Q.講話2「心のセルフケア」の内容について
・一度カウンセリングを受けてみたいと思った。
・不安なことがなくて楽しく過ごしています。(それは何よりですね)
・本人ではないのでどのように接していくのが良いのか心配でしたが、なるほどと思うことが多く参考にさせていただきたいです。
・自分の感情に気づくことの大切さが分かりました。
・カラーなど心の状態を知るため、参考になりました。(意外なことに、私は赤でした)
・我が家の体験で頷くことがあった。他の患者さんの思いも参考になった。
・家族のものです。潰瘍性大腸炎患者がどのような傾向の悩みがあるかについて、心理的側面は非常に参考になりました。今回のお話で知らない情報も多くあり、勉強になりました。身体的側面が不安定なだけに、心理的側面まで向き合うことがまだ出来ていなかったのですが、注力してみなくてはと思いました。chat GTP は家族の私もよく使用しており、有効感に同意です。また、個人的にカラーセラピーや夢について興味があったので、興味深く拝聴させていただきました。ありがとうございました。
・心療内科受けたほうがいいかなと思った。
・症状がある時不安からイライラしがちで、症状とメンタルが連動するという話は実体験とも合っていた。症状をしっかり抑えることが重要と感じた。
Q.交流会の時間について
・いろいろな話が聞けて良かったです。私より経過年数が長い方もたくさんいるようでよかったです。
・色んなことが分かった。
・集中して聞けました。
・1つのグループで話をするには充分な時間があると思います。参加時の同グループの方は皆さん親切で良い人でした。ただ、普段 IBD 患者や家族と接触することがないため、貴重な機会にとにかく他の方がどのような考えや生活をしているか気になっており、欲張りになってしまいます。おそらく、次回の開催があるか分からないという不安が大きいからだと思います。(だそうです。相談支援課の皆さん、よろしくお願いしますね 😛 )
Q.交流会の感想について
・当事者が話し合えるのが良かった。色んな人の話が聞けた。参考になった。
・クローン病でも個人差があって症状が一人一人違うことが分かった。
・申込みでコメント質問させていただいていた事を丁寧に答えてくださって、内容に安心しました。

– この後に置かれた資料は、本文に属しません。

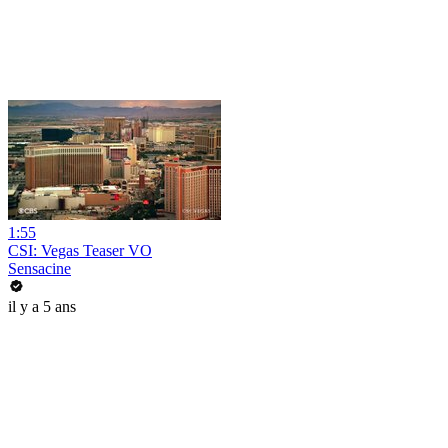
1:55
CSI: Vegas Teaser VO
Sensacine
il y a 5 ans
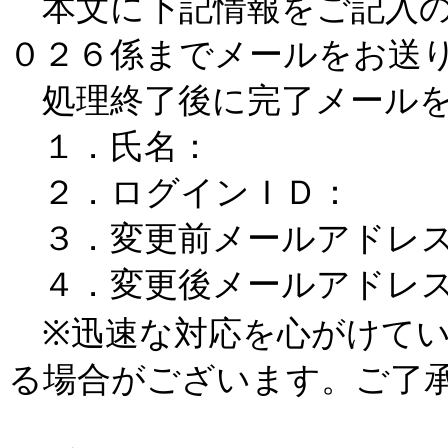
本文に下記情報をご記入の
０２６係までメールをお送
処理終了後に完了メールを
１．氏名：
２．ログインＩＤ：
３．変更前メールアドレ
４．変更後メールアドレ
※迅速な対応を心がけてい
る場合がございます。ご了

・同病同士で意見交換できて良かった。良いグループで話が弾み楽しかった。
・自分の生活をまた見直してみようと思いました。
・本人と家族を混ぜて多面的に話ができるようにと配慮してくださったのかと思います。なかなか聞けない当事者目線での貴重な話や同感ですとなる家族目線なのを共有できて良かったです。ただ、特定の話で交流したい!…例えば仕事面だけ、みたいな方だと、年齢や境遇等によって満足度が変化するのかなと思いました。また、参加者の方でこの病気は個体差が大きいと感じるとお話しされる方が複数いました。個体差でグループ分けするなどもいいのかなと、感じました。・交流会のメンバーチェンジの時間が欲しかった。患者本人の意見が聞きたかった。
Q.今後の患者家族交流会の開催について
・周りに同じ病気の方がいらっしゃらず、考え込んでしまうこともありますので、新しい知識や他の方の関わりができて良いと思います。

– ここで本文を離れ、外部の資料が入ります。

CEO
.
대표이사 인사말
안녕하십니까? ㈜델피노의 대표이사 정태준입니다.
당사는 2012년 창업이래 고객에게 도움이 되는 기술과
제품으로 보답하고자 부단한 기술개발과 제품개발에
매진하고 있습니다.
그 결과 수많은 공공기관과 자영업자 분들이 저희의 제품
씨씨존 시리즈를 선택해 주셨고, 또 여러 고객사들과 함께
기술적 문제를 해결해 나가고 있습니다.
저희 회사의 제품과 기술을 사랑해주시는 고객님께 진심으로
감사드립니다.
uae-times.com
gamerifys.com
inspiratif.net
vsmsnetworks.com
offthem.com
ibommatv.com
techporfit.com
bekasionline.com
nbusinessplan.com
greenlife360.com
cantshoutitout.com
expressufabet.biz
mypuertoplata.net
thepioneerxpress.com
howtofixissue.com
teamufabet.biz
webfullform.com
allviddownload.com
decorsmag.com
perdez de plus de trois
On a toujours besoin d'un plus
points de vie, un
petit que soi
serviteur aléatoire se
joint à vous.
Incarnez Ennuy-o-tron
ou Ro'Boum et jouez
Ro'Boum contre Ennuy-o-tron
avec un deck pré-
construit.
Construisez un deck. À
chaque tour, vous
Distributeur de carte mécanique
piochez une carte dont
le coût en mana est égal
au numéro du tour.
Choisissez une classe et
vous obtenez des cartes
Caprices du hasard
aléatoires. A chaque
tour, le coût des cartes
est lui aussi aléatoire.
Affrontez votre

・絶対参加したいです。ネットでは信憑性や信頼感に欠けます。公的機関でしっかりした専門の方を選定して招いてお話が聞ける機会…しかもリアルで…そうそう無いです。地域の話をする場合もあるので、リアルがしっかりあることがとても大事です。もちろん、オフラインでも発信してオンライン参加者同士でグループ分けも有意義だと思います。若い世代が来てないことや交流会に参加しないことがとても気になりました。(同感です)参加しない、来られない理由は多種多様あると思いますが、悩んでいることがあると思います。今回はこういう悩みの共有やこんな質問等があり、参加者で話し合いをしたよとか、こんな感想があったよ、こんな年代の人や家族がきていたよ、みたいなアピールは可能でしょうか?参加者のプライバシーがあるため難しい面はあるかもしれませんが、参加に迷っている方の背中を押してあげられればなと思います。明石市以外の方でも参加したいと感じる方とても多いと思います。ぜひとも今後もやってほしいです。患者や家族にとって素晴らしいことをなさっていると思います。もっと全国にアピールしても良いと思います。(お~)

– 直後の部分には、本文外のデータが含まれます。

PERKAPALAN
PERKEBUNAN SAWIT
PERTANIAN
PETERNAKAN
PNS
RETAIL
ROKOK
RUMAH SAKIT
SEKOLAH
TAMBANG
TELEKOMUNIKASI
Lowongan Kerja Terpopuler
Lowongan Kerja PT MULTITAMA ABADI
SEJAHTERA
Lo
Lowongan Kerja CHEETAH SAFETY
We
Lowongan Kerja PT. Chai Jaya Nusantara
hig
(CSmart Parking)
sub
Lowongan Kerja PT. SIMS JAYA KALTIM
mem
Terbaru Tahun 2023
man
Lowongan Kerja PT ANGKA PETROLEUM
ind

Q.今後の患者家族会開催への要望や希望する内容・テーマ等について
・食事について。寛解を長く保つには。体力面について。ぜひまた参加したいです。
・エレンタールどれくらい食べていれば大丈夫か。
・新薬が出ているかなど(新しい情報を得るため)。その時々の先生のお話を聞き、心の支えにしたいです。(病気があるために不安が大きいので)
・活動期と寛解期の時の生活について。
・講話がとても勉強になった。講話のみの zoom セミナーなどでも参加したい人はたくさんいるのではと感じた。
・毎年更新される新しい情報は、医療機関に通院していてもなかなか知り得る情報ではありません。ネットの情報をどこまで信じていいのか分からない事が多いです。実際に経験談など聞けて良かったです。グループに分けてもらうのも助かりますが、色々な話をお聞きしてみたいなと思いました。
・食事→なにを食べていいとか、栄養面、医学面
仕事→医学、就労、両立支援、心理
心理面→患者の傾向、セルフケア
最新情報→医療、薬、診療、法律等
病気→重症~寛解期の各違い、生活面
物事にはいろいろな側面があり、同じものを見ていてもそれぞれの立場で見え方が変わってきます。IBDに限らずですが、「病気」という物事に対しても、本人や当事者、社会、医療者でそれぞれ見方が違って当然です。私自身IBDを診るようになってずいぶん経ち、病気のことをよくわかった気ではいますが、それも「病気」という事実の一部を見ているにすぎないと実感しています。そんな中で、実際の患者さんやそのご家族の声を聴くことができる機会は本当に貴重です。少しでも興味を持たれた方は、次回ぜひ気楽に参加してみてください。
ということで、あかし保健所相談支援課の皆様、次回もよろしくお願いしますね(手伝います) 😛 。